Nov. 2, 2018

Patrick Chalhoub

UAE, Dubai

Patrick Chalhoub

CEO, Chalhoub Group

TBY talks to Patrick Chalhoub, CEO of Chalhoub Group, on e-commerce, new consumer behaviors, and signs of optimism in retail despite VAT implementation.


For nearly 30 years, Patrick Chalhoub has been fully involved in the strategic development of the business to guarantee its long-term success. As such, he continues to expand the group’s distribution, retail business, marketing, and communication activities and is also eager to strengthen the group’s support services in terms of offer and skills. He is a founding member of the Rotary and Capital Club and an active member of the Young Presidents’ Organization (YPO). He also co-chairs the board of directors of Endeavor’s UAE affiliate.

How is e-commerce changing consumer behavior in the Middle East?
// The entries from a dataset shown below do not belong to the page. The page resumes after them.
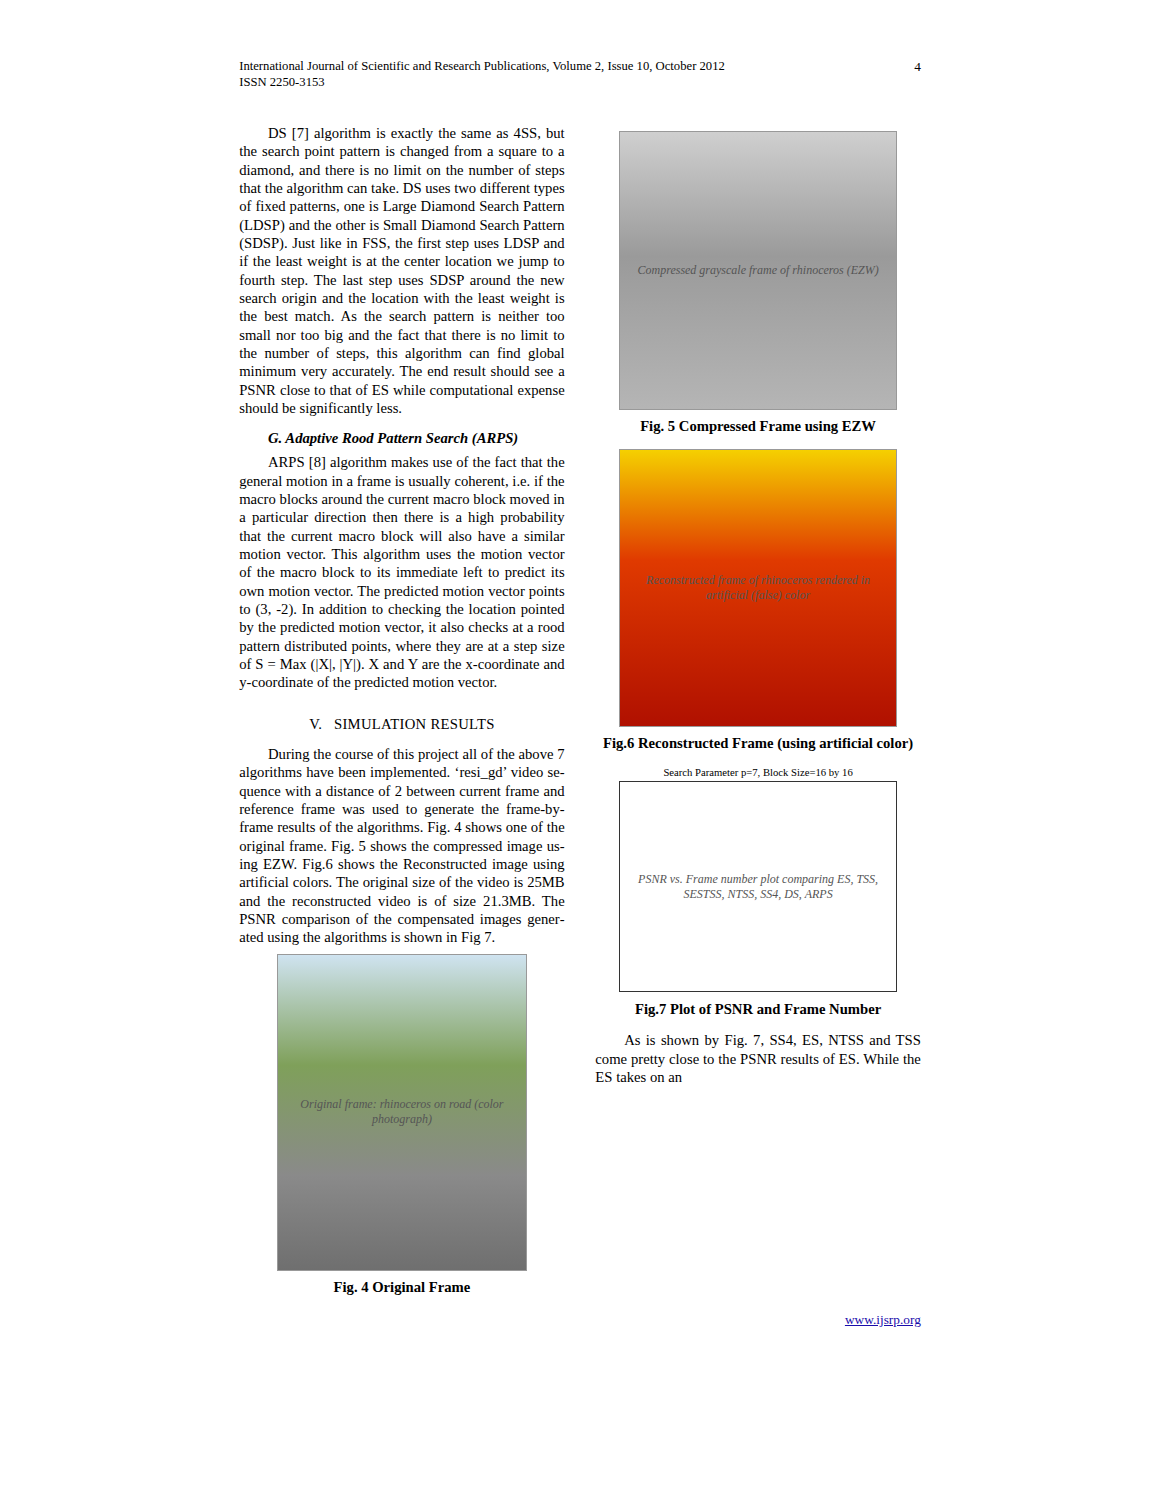International Journal of Scientific and Research Publications, Volume 2, Issue 10, October 2012
ISSN 2250-3153 4
DS [7] algorithm is exactly the same as 4SS, but the search point pattern is changed from a square to a diamond, and there is no limit on the number of steps that the algorithm can take. DS uses two different types of fixed patterns, one is Large Diamond Search Pattern (LDSP) and the other is Small Diamond Search Pattern (SDSP). Just like in FSS, the first step uses LDSP and if the least weight is at the center location we jump to fourth step. The last step uses SDSP around the new search origin and the location with the least weight is the best match. As the search pattern is neither too small nor too big and the fact that there is no limit to the number of steps, this algorithm can find global minimum very accurately. The end result should see a PSNR close to that of ES while computational expense should be significantly less.
G. Adaptive Rood Pattern Search (ARPS)
ARPS [8] algorithm makes use of the fact that the general motion in a frame is usually coherent, i.e. if the macro blocks around the current macro block moved in a particular direction then there is a high probability that the current macro block will also have a similar motion vector. This algorithm uses the motion vector of the macro block to its immediate left to predict its own motion vector. The predicted motion vector points to (3, -2). In addition to checking the location pointed by the predicted motion vector, it also checks at a rood pattern distributed points, where they are at a step size of S = Max (|X|, |Y|). X and Y are the x-coordinate and y-coordinate of the predicted motion vector.
V. SIMULATION RESULTS
During the course of this project all of the above 7 algorithms have been implemented. ‘resi_gd’ video sequence with a distance of 2 between current frame and reference frame was used to generate the frame-by-frame results of the algorithms. Fig. 4 shows one of the original frame. Fig. 5 shows the compressed image using EZW. Fig.6 shows the Reconstructed image using artificial colors. The original size of the video is 25MB and the reconstructed video is of size 21.3MB. The PSNR comparison of the compensated images generated using the algorithms is shown in Fig 7.
Original frame: rhinoceros on road (color photograph)
Fig. 4 Original Frame
Compressed grayscale frame of rhinoceros (EZW)
Fig. 5 Compressed Frame using EZW
Reconstructed frame of rhinoceros rendered in artificial (false) color
Fig.6 Reconstructed Frame (using artificial color)
Search Parameter p=7, Block Size=16 by 16
PSNR vs. Frame number plot comparing ES, TSS, SESTSS, NTSS, SS4, DS, ARPS
Fig.7 Plot of PSNR and Frame Number
As is shown by Fig. 7, SS4, ES, NTSS and TSS come pretty close to the PSNR results of ES. While the ES takes on an
www.ijsrp.org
The entire digital cycle is changing consumer behavior, and our customers are becoming more and more digitalized. We have to determine how to connect with our customers in the best and most relevant way. E-commerce is moving with momentum, but seeing our customers choose between purchasing online over offline is driving our strategy. E-commerce in the luxury segment grew exponentially in 2016 and accelerated significantly in 2017. We see that acceleration continuing for the next few years. A lot of the issues we are facing online are also being solved online, such as the payments, logistics, and engaging with the customer. By getting over these hurdles, and with the arrival of larger players on the market, there will be greater momentum created in the e-commerce space. We reached 3-4% of the market in 2017, and we hope to go up to 12% of the market in 2020.

In what way do you expect the consumer profile to evolve in 2018?

Dubai is a fantastic hub formed by local residents as well as regional and international tourists. In 2017, we saw enormous change on the tourist front. The numbers are growing by 7-8%; however, we see less people from the GCC. Instead, we are seeing more people from India with a different consumption pattern; also, there are more Russians and Chinese, who are not buying a lot of luxury items. Another growing source market is Africa. For us, tourists are our key customers in our brick-and-mortar stores. Still, we have to adapt to the changing profile of tourists. Fashion, too, is changing constantly. On the local front, we have witnessed purchasing power being affected by new norms. No matter what the age, consumers are shifting toward a more playful shopping style; shopping for themselves instead of others and inspired by different types of people, not only by the way the brand talks to them, but also how they talk to each other via social media. Part of our job is to adapt to this new mindset.

To what extent has Dubai's retail sector reached saturation?

There are a few cities in the world that will eventually grab a larger share of the world retail market, and Dubai will continue to be one of them. These cities will be labeled “retail cities" that offer a certain vibrancy or experience. It is our duty as retailers to ensure we remain in the right position and that we provide vibrancy and differentiation. The point of differentiation is especially key because having too much of the same thing can be problematic. Developers, too, need to innovate and offer a different experience. If we can offer something different that makes people genuinely excited about Dubai as a retail city, making it interesting to move and browse around, then it will be a huge plus in making the city even more relevant. We truly need to make sure we offer something special.

What are your expectations for the retail sector in 2018?

I expect it will be tough and challenging. The arrival of VAT and its psychological effect will impact us. Costs will still be rising while we do not expect a major increase in business. Having said that, when we see the budget of the UAE, and Dubai in particular, we feel that the government is injecting money into the system that will help. We will probably see the effect of it at a later stage during the year. We feel that it is a sensible move because, in order to make the economy dynamic, one has to spend more to turn more revenue. This is what we believe is happening today. I am more optimistic about 2H2018.